Another shift for interest rate expectations in South Africa

 ·20 Oct 2025

Bank of America’s latest fund manager survey shows that investors are nearly certain South Africa is still on an interest rate-cutting cycle, but they are less confident that the Reserve Bank will cut again in 2025.

According to the survey’s findings, 88% of fund managers expect the next policy move by the SARB’s Monetary Policy Committee to be a cut.

However, only 50% expect this to happen at the MPC’s final meeting in November, a shift down from the almost two-thirds that expected as much in the September survey.

While timing remains a coin flip, investors see two 25 basis point cuts still coming in the cycle, with the repo rate expected to be 6.50% within the 12 months.

However, current projections are for this to play out by Q2 2026—a marked difference from the previous projection of the cycle running through to Q4 2026.

The October survey also revealed a notable shift in market sentiment, with 81% of fund managers bullish on local equities and a clear rotation from resources to domestic sectors such as retailers, food producers, and banks.

The findings point to renewed confidence in South Africa’s economic outlook and easing inflation expectations, the group said.

However, there is still a strong degree of caution.

Lining up with recent reviews from rating agencies, fund managers also stressed that South Africa needs to see “true reform and growth” for an economic turnaround.

More fund managers see inflation ticking higher, and fewer managers see higher growth for the country, pointing to shifts on both from the last survey.

Stats SA is expected to publish September inflation data this week, with economists expecting no real changes from last month. Inflation is forecast at 3.5% y/y for the month.

Forecasts for growth, meanwhile, have ticked slightly higher, with the IMF most recently lifting its projections to 1.1% for 2025.

The MPC will consider both factors, alongside the South African Reserve Bank’s longer-term goal to move its inflation targeting to 3.0%.

Other interest rate expectations

Looking at broader interest rate expectations, there is a general consensus that South Africa will still cut rates in the coming 12 months.

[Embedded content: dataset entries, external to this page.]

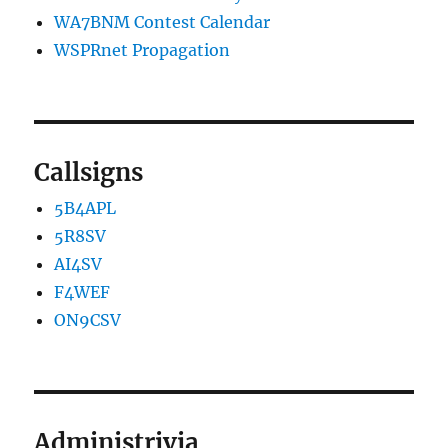
WA7BNM Contest Calendar
WSPRnet Propagation
Callsigns
5B4APL
5R8SV
AI4SV
F4WEF
ON9CSV
Administrivia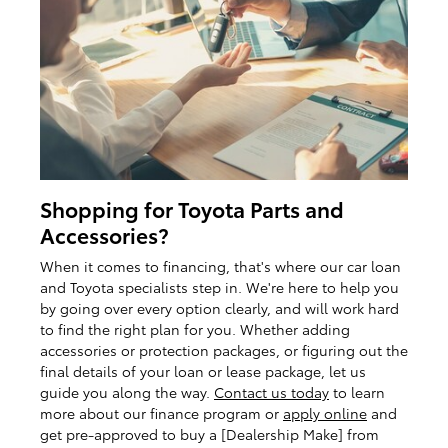
Shopping for Toyota Parts and
Accessories?
When it comes to financing, that's where our car loan
and Toyota specialists step in. We're here to help you
by going over every option clearly, and will work hard
to find the right plan for you. Whether adding
accessories or protection packages, or figuring out the
final details of your loan or lease package, let us
guide you along the way.
Contact us today
to learn
more about our finance program or
apply online
and
get pre-approved to buy a [Dealership Make] from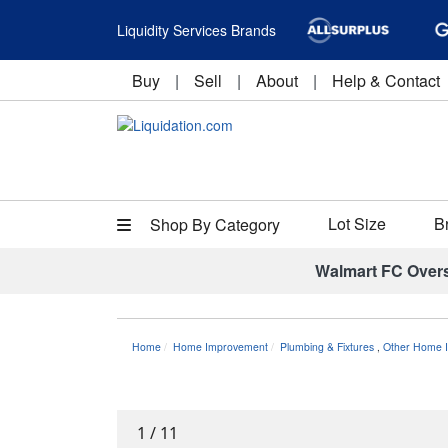
Liquidity Services Brands
Buy
|
Sell
|
About
|
Help & Contact
Lot Size
B
Shop By Category
Walmart FC Over
Home
Home Improvement
Plumbing & Fixtures
,
Other Home I
1
/
11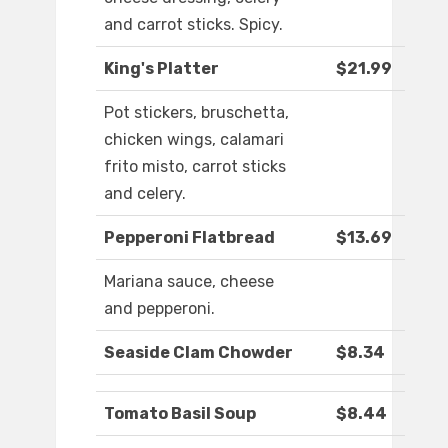
and carrot sticks. Spicy.
King's Platter
$21.99
Pot stickers, bruschetta,
chicken wings, calamari
frito misto, carrot sticks
and celery.
Pepperoni Flatbread
$13.69
Mariana sauce, cheese
and pepperoni.
Seaside Clam Chowder
$8.34
Tomato Basil Soup
$8.44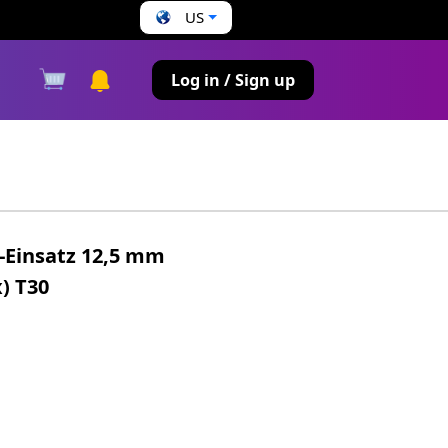
US
s
Log in / Sign up
t-Einsatz 12,5 mm
x) T30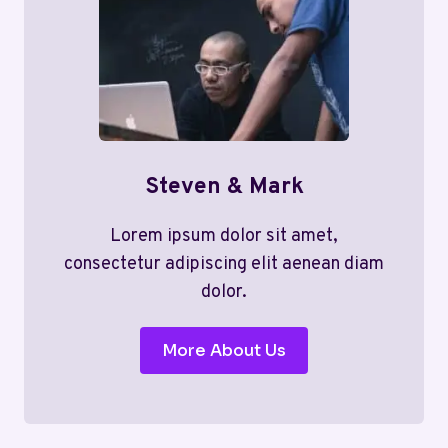
Steven & Mark
Lorem ipsum dolor sit amet,
consectetur adipiscing elit aenean diam
dolor.
More About Us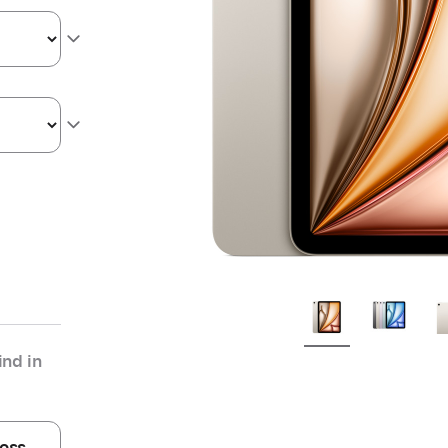
nd in
oss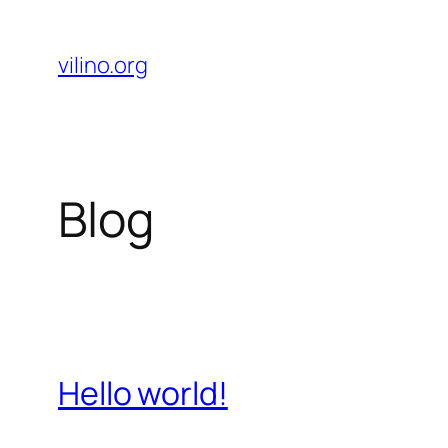
Skip
to
vilino.org
content
Blog
Hello world!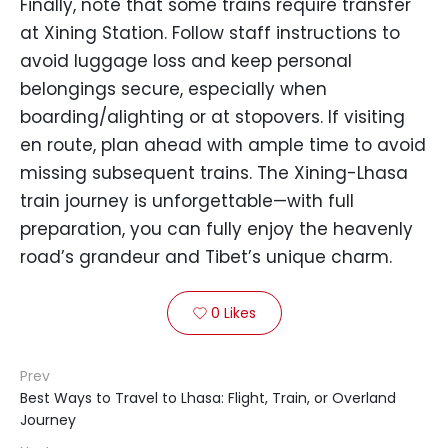
Finally, note that some trains require transfer
at Xining Station. Follow staff instructions to
avoid luggage loss and keep personal
belongings secure, especially when
boarding/alighting or at stopovers. If visiting
en route, plan ahead with ample time to avoid
missing subsequent trains. The Xining-Lhasa
train journey is unforgettable—with full
preparation, you can fully enjoy the heavenly
road’s grandeur and Tibet’s unique charm.
0
Likes

Prev
Best Ways to Travel to Lhasa: Flight, Train, or Overland
Journey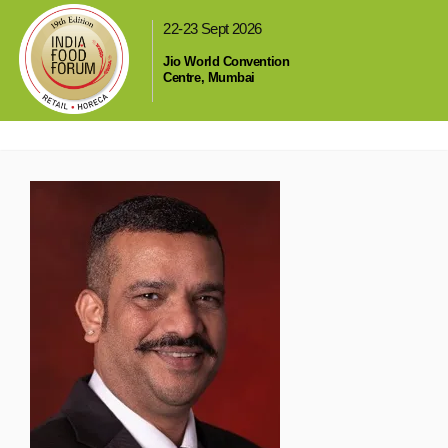
,
22-23 Sept 2026
Jio World Convention
Centre, Mumbai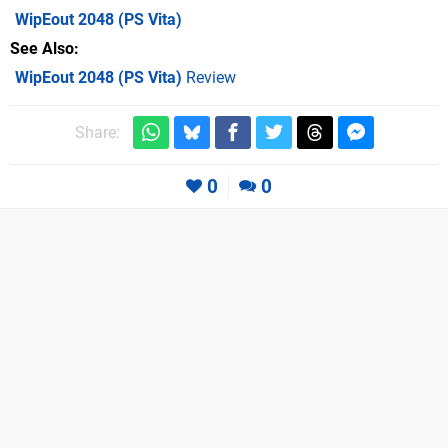
WipEout 2048
(PS Vita)
See Also
WipEout 2048 (PS Vita)
Review
Share:
0
0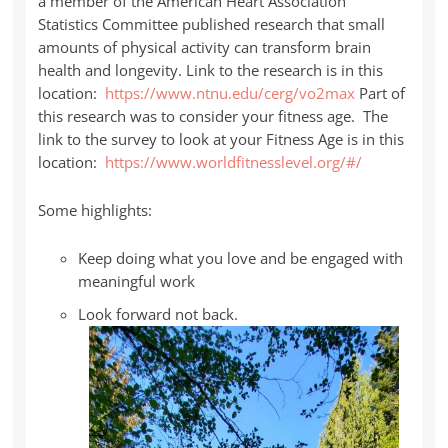
a member of the American Heart Association
Statistics Committee published research that small
amounts of physical activity can transform brain
health and longevity. Link to the research is in this
location:
https://www.ntnu.edu/cerg/vo2max
Part of
this research was to consider your fitness age. The
link to the survey to look at your Fitness Age is in this
location:
https://www.worldfitnesslevel.org/#/
Some highlights:
Keep doing what you love and be engaged with
meaningful work
Look forward not back.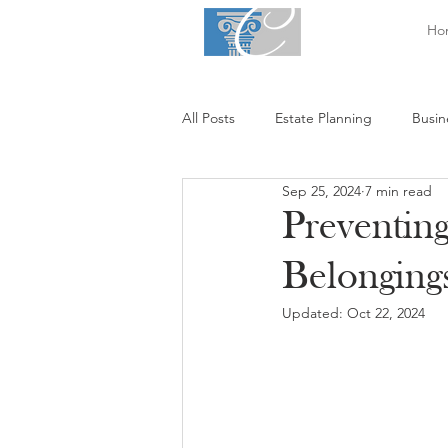
Ho
All Posts
Estate Planning
Busin
Sep 25, 2024
7 min read
Preventin
Belonging
Updated:
Oct 22, 2024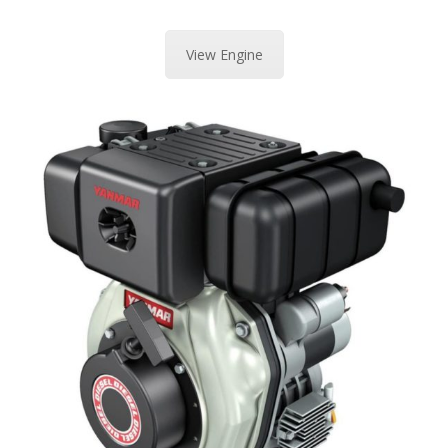
View Engine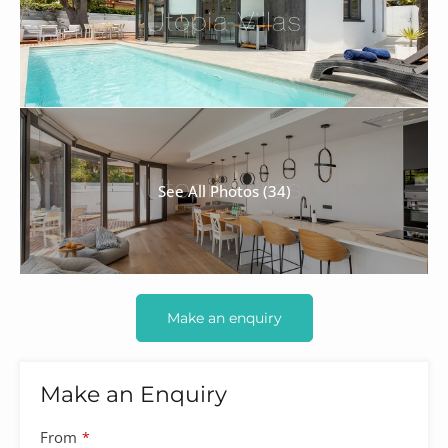
See All Photos (34)
Make an enquiry
Make an Enquiry
From
*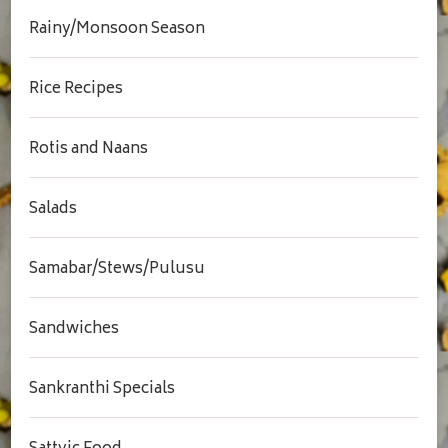
Rainy/Monsoon Season
Rice Recipes
Rotis and Naans
Salads
Samabar/Stews/Pulusu
Sandwiches
Sankranthi Specials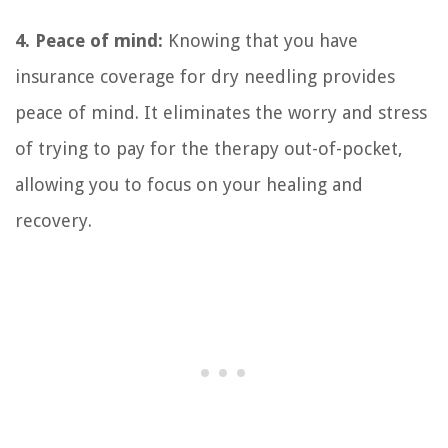
4. Peace of mind:
Knowing that you have
insurance coverage for dry needling provides
peace of mind. It eliminates the worry and stress
of trying to pay for the therapy out-of-pocket,
allowing you to focus on your healing and
recovery.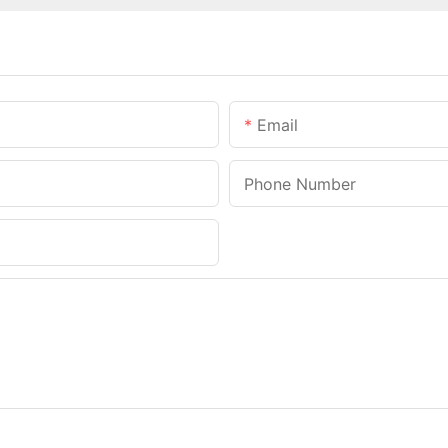
Email
Phone Number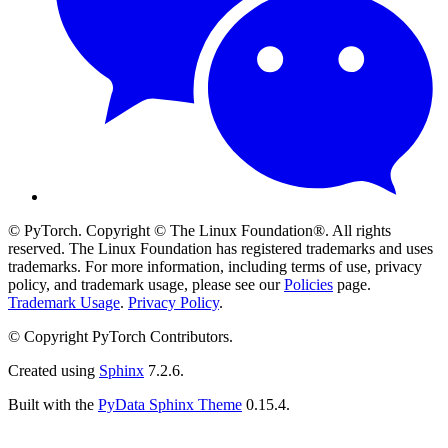
© PyTorch. Copyright © The Linux Foundation®. All rights
reserved. The Linux Foundation has registered trademarks and uses
trademarks. For more information, including terms of use, privacy
policy, and trademark usage, please see our
Policies
page.
Trademark Usage
.
Privacy Policy
.
© Copyright PyTorch Contributors.
Created using
Sphinx
7.2.6.
Built with the
PyData Sphinx Theme
0.15.4.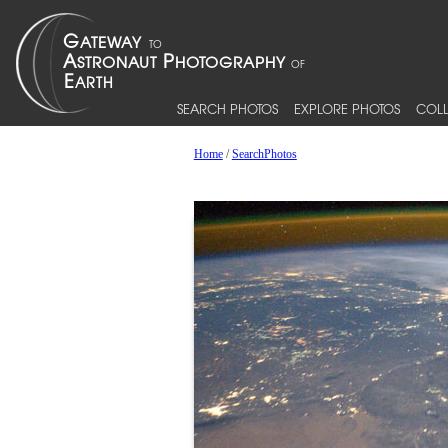
SEARCH PHOTOS
EXPLORE PHOTOS
COLL
Home
/
SearchPhotos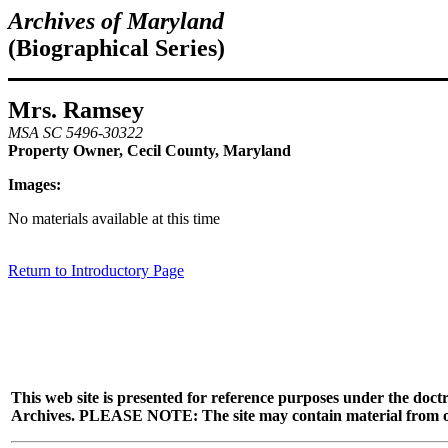
Archives of Maryland
(Biographical Series)
Mrs. Ramsey
MSA SC 5496-30322
Property Owner, Cecil County, Maryland
Images:
No materials available at this time
Return to Introductory Page
This web site is presented for reference purposes under the doctr
Archives. PLEASE NOTE: The site may contain material from other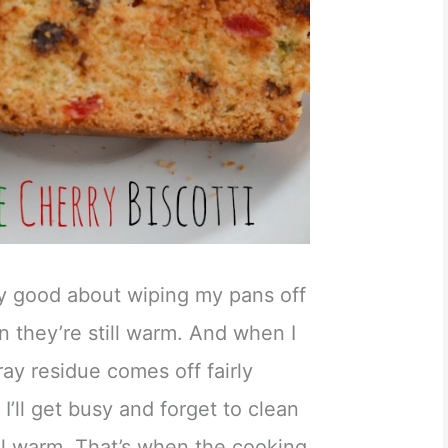
ty good about wiping my pans off
 they’re still warm. And when I
ray residue comes off fairly
, I’ll get busy and forget to clean
till warm. That’s when the cooking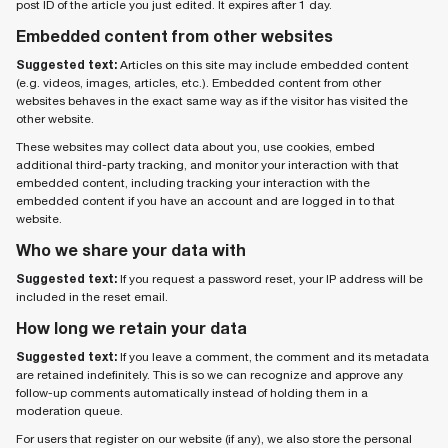
post ID of the article you just edited. It expires after 1 day.
Embedded content from other websites
Suggested text:
Articles on this site may include embedded content
(e.g. videos, images, articles, etc.). Embedded content from other
websites behaves in the exact same way as if the visitor has visited the
other website.
These websites may collect data about you, use cookies, embed
additional third-party tracking, and monitor your interaction with that
embedded content, including tracking your interaction with the
embedded content if you have an account and are logged in to that
website.
Who we share your data with
Suggested text:
If you request a password reset, your IP address will be
included in the reset email.
How long we retain your data
Suggested text:
If you leave a comment, the comment and its metadata
are retained indefinitely. This is so we can recognize and approve any
follow-up comments automatically instead of holding them in a
moderation queue.
For users that register on our website (if any), we also store the personal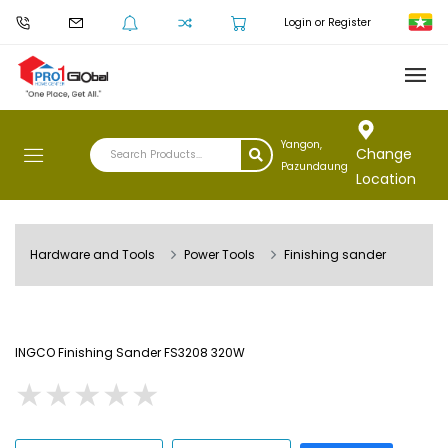
Login or Register
Yangon,
Change
Pazundaung
Location
Hardware and Tools
Power Tools
Finishing sander
INGCO Finishing Sander FS3208 320W
★
★
★
★
★
★
★
★
★
★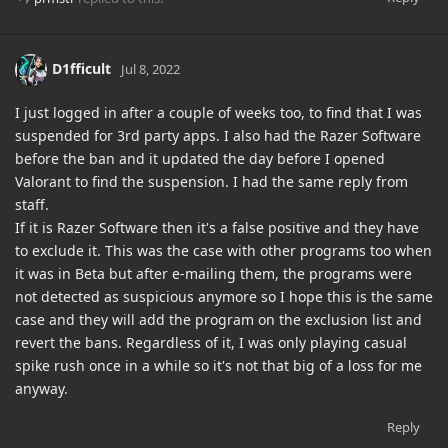
D1fficult
Jul 8, 2022
I just logged in after a couple of weeks too, to find that I was
suspended for 3rd party apps. I also had the Razer Software
before the ban and it updated the day before I opened
Valorant to find the suspension. I had the same reply from
staff.
If it is Razer Software then it's a false positive and they have
to exclude it. This was the case with other programs too when
it was in Beta but after e-mailing them, the programs were
not detected as suspicious anymore so I hope this is the same
case and they will add the program on the exclusion list and
revert the bans. Regardless of it, I was only playing casual
spike rush once in a while so it's not that big of a loss for me
anyway.
Reply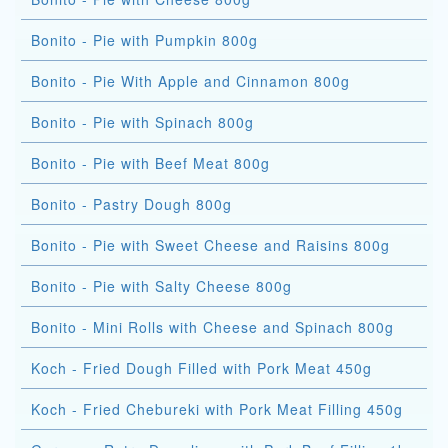
Bonito - Pie with Pumpkin 800g
Bonito - Pie With Apple and Cinnamon 800g
Bonito - Pie with Spinach 800g
Bonito - Pie with Beef Meat 800g
Bonito - Pastry Dough 800g
Bonito - Pie with Sweet Cheese and Raisins 800g
Bonito - Pie with Salty Cheese 800g
Bonito - Mini Rolls with Cheese and Spinach 800g
Koch - Fried Dough Filled with Pork Meat 450g
Koch - Fried Chebureki with Pork Meat Filling 450g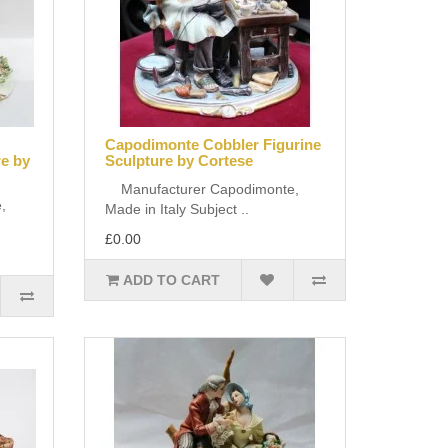
Capodimonte Cobbler Figurine
re by
Sculpture by Cortese
Manufacturer Capodimonte,
,
Made in Italy Subject ..
£0.00
ADD TO CART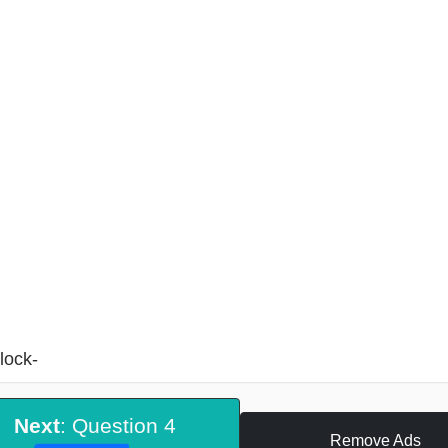
lock-
Next
: Question 4
Remove Ads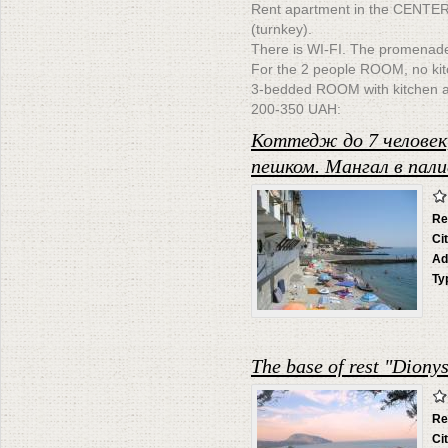
Rent apartment in the CENTE
(turnkey).
There is WI-FI. The promenade
For the 2 people ROOM, no kit
3-bedded ROOM with kitchen and
200-350 UAH:
Коттедж до 7 человек
пешком. Мангал в пали
Re
Ci
Ad
Ty
The base of rest "Diony
Re
Ci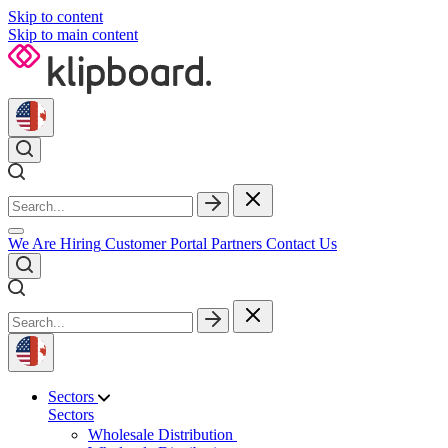
Skip to content
Skip to main content
We Are Hiring
Customer Portal
Partners
Contact Us
Sectors
Sectors
Wholesale Distribution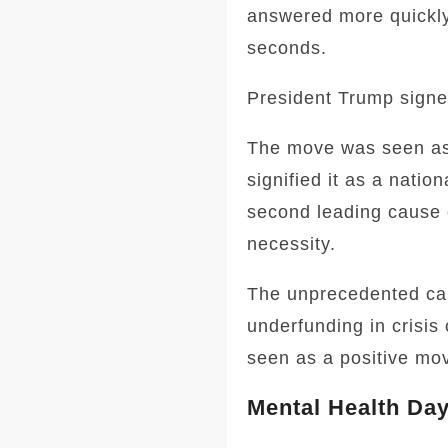
answered more quickly
seconds.
President Trump signe
The move was seen as 
signified it as a natio
second leading cause o
necessity.
The unprecedented call
underfunding in crisis
seen as a positive mov
Mental Health Day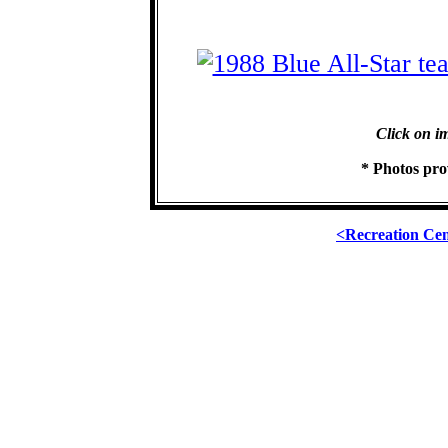
Click on im
* Photos pr
<Recreation Ce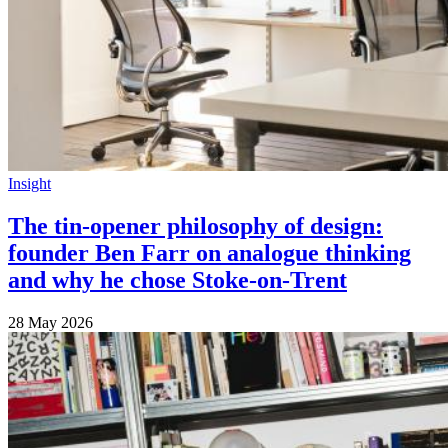
Insight
The tin-opener philosophy of design:
founder Ben Farr on analogue thinking
and why he chose Stoke-on-Trent
28 May 2026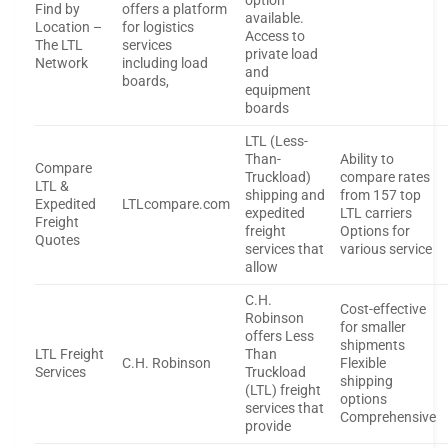
option
Find by
offers a platform
available.
Location –
for logistics
Access to
The LTL
services
private load
Network
including load
and
boards,
equipment
boards
LTL (Less-
Than-
Ability to
Compare
Truckload)
compare rates
LTL &
shipping and
from 157 top
Expedited
LTLcompare.com
expedited
LTL carriers
Freight
freight
Options for
Quotes
services that
various service
allow
C.H.
Cost-effective
Robinson
for smaller
offers Less
shipments
LTL Freight
Than
C.H. Robinson
Flexible
Services
Truckload
shipping
(LTL) freight
options
services that
Comprehensive
provide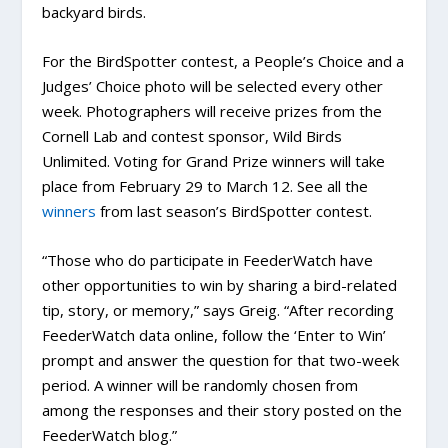
backyard birds.
For the BirdSpotter contest, a People’s Choice and a
Judges’ Choice photo will be selected every other
week. Photographers will receive prizes from the
Cornell Lab and contest sponsor, Wild Birds
Unlimited. Voting for Grand Prize winners will take
place from February 29 to March 12. See all the
winners
from last season’s BirdSpotter contest.
“Those who do participate in FeederWatch have
other opportunities to win by sharing a bird-related
tip, story, or memory,” says Greig. “After recording
FeederWatch data online, follow the ‘Enter to Win’
prompt and answer the question for that two-week
period. A winner will be randomly chosen from
among the responses and their story posted on the
FeederWatch blog.”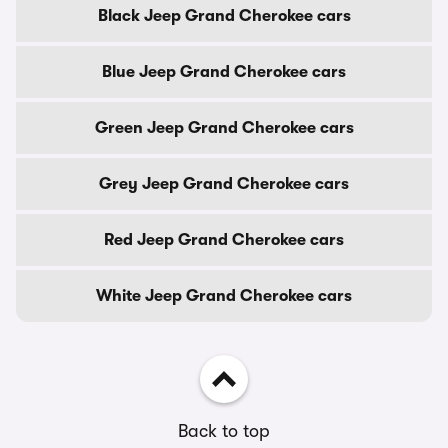
Black Jeep Grand Cherokee cars
Blue Jeep Grand Cherokee cars
Green Jeep Grand Cherokee cars
Grey Jeep Grand Cherokee cars
Red Jeep Grand Cherokee cars
White Jeep Grand Cherokee cars
Back to top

According to Investec chief economist Annabel Bishop, a 25bp cut in the repo rate before the close of 2025 is almost fully factored in by financial markets, including the SARB’s own forward rate curve.

However, most economists are not expecting any more cuts in 2025, with the next policy move anticipated in the first quarter of 2026.

Bloomberg Economics’ Yvonne Mhango noted that “the SARB looks set to stay on hold to defend its stricter 3% inflation goal, down from the old 4.5% focus.”

Momentum chief economist Sanisha Packirisamy also does not see another interest rate cut in 2025, but is more optimistic about cuts in the new year.

Market views are for another 50 basis points to be cut by the end of 2026, with some outlier projections pointing to a higher 75 basis points being cut.

Over the past year, the MPC has cut a total of 125 basis points off the interest rate. The last meeting was a hold, with a 4-2 vote in favour of that position.

Notably, the two counter votes were in favour of a 25 basis point hike, showing there is interest in cutting.

Market analysts who favour a cut sooner rather than later—including Bishop and fund managers polled by Bank of America—cite overly restrictive monetary policy.

Bishop described domestic interest rates as “highly restrictive”.

While holding rates would benefit the rand as the US Fed starts a more aggressive cutting cycle (boosting the rate differential), it comes at a time when local demand is weak and inflation is in the process of moving structurally lower, she said.

Fund managers generally agree, with over two-thirds (69%) surveyed by Bank of America saying the country’s policy rates are too restrictive.

The MPC will meet and announce its final policy decision for the year on 20 November 2025.